JOB: Would you copy each line of the data below that has "Verilog"?

====== SUPPLIED DATA ======

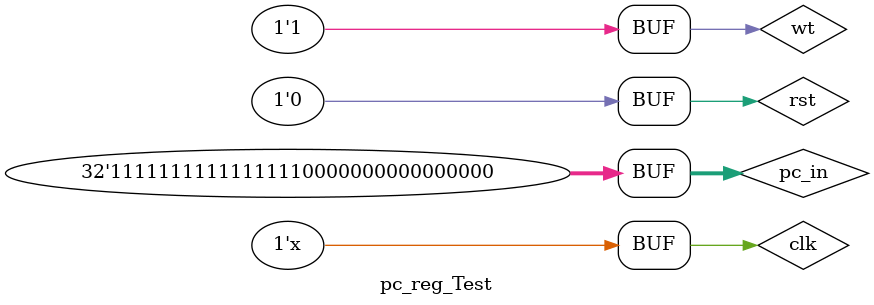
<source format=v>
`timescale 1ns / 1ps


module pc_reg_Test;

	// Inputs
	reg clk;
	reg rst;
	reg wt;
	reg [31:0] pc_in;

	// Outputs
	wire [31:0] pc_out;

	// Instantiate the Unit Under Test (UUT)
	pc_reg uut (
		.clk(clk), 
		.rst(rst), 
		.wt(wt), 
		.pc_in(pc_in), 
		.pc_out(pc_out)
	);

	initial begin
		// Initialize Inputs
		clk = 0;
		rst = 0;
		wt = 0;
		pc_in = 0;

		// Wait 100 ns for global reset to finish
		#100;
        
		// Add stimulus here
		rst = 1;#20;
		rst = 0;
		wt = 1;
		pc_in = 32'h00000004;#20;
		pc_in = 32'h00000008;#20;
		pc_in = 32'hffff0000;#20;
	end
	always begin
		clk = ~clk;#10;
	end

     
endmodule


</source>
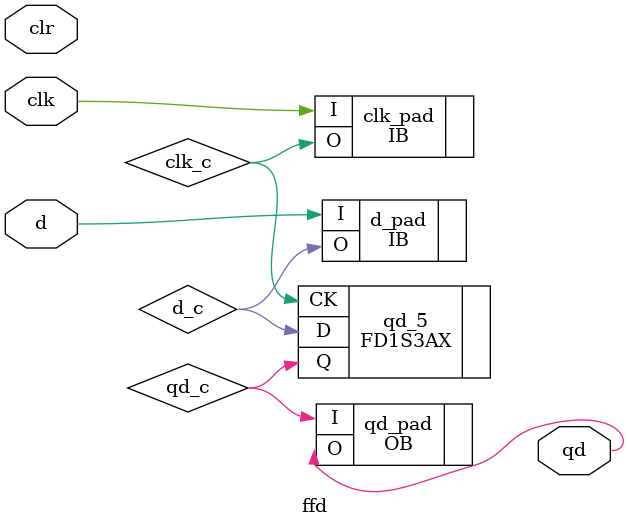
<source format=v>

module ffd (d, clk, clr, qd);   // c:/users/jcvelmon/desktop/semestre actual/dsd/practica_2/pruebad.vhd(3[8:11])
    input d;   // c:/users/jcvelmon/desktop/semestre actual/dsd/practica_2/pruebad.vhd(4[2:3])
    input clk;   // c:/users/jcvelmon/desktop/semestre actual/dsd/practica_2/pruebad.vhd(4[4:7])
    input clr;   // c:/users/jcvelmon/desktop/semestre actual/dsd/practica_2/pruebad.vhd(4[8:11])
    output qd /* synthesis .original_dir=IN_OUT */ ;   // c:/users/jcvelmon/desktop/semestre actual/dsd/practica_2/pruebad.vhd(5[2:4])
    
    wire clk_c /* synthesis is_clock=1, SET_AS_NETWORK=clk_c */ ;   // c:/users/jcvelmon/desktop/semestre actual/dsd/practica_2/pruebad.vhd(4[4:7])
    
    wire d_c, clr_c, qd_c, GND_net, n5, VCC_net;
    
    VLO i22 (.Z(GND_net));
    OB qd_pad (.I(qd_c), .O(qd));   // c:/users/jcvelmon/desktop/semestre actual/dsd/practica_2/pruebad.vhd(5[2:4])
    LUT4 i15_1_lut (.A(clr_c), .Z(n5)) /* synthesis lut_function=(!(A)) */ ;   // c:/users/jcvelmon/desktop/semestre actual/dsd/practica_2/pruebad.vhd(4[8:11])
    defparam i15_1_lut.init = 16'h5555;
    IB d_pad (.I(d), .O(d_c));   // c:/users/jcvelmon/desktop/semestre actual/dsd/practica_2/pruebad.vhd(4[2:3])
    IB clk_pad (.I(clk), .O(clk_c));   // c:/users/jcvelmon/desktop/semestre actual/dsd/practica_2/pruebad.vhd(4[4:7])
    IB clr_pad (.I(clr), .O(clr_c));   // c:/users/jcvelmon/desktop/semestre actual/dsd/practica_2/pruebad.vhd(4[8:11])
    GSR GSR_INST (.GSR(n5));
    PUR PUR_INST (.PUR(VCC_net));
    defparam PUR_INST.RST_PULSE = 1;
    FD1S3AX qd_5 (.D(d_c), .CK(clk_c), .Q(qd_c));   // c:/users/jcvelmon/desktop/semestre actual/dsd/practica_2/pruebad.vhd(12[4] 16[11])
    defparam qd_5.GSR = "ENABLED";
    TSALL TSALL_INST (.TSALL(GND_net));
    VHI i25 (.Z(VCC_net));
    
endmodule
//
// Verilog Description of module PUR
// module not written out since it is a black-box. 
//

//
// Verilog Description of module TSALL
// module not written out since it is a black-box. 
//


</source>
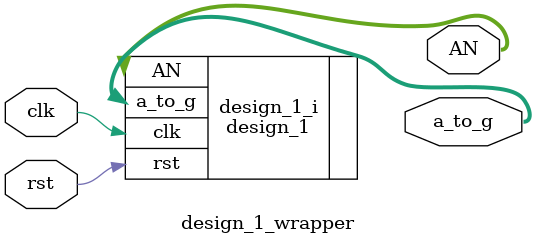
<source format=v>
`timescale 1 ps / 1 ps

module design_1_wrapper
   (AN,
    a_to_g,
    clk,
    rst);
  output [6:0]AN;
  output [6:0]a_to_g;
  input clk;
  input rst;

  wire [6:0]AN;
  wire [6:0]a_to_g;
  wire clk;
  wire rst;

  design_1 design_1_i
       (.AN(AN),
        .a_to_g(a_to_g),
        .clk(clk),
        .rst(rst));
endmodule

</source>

======

YOUR SOLUTION:
// Verilog Description of module PUR
// Verilog Description of module TSALL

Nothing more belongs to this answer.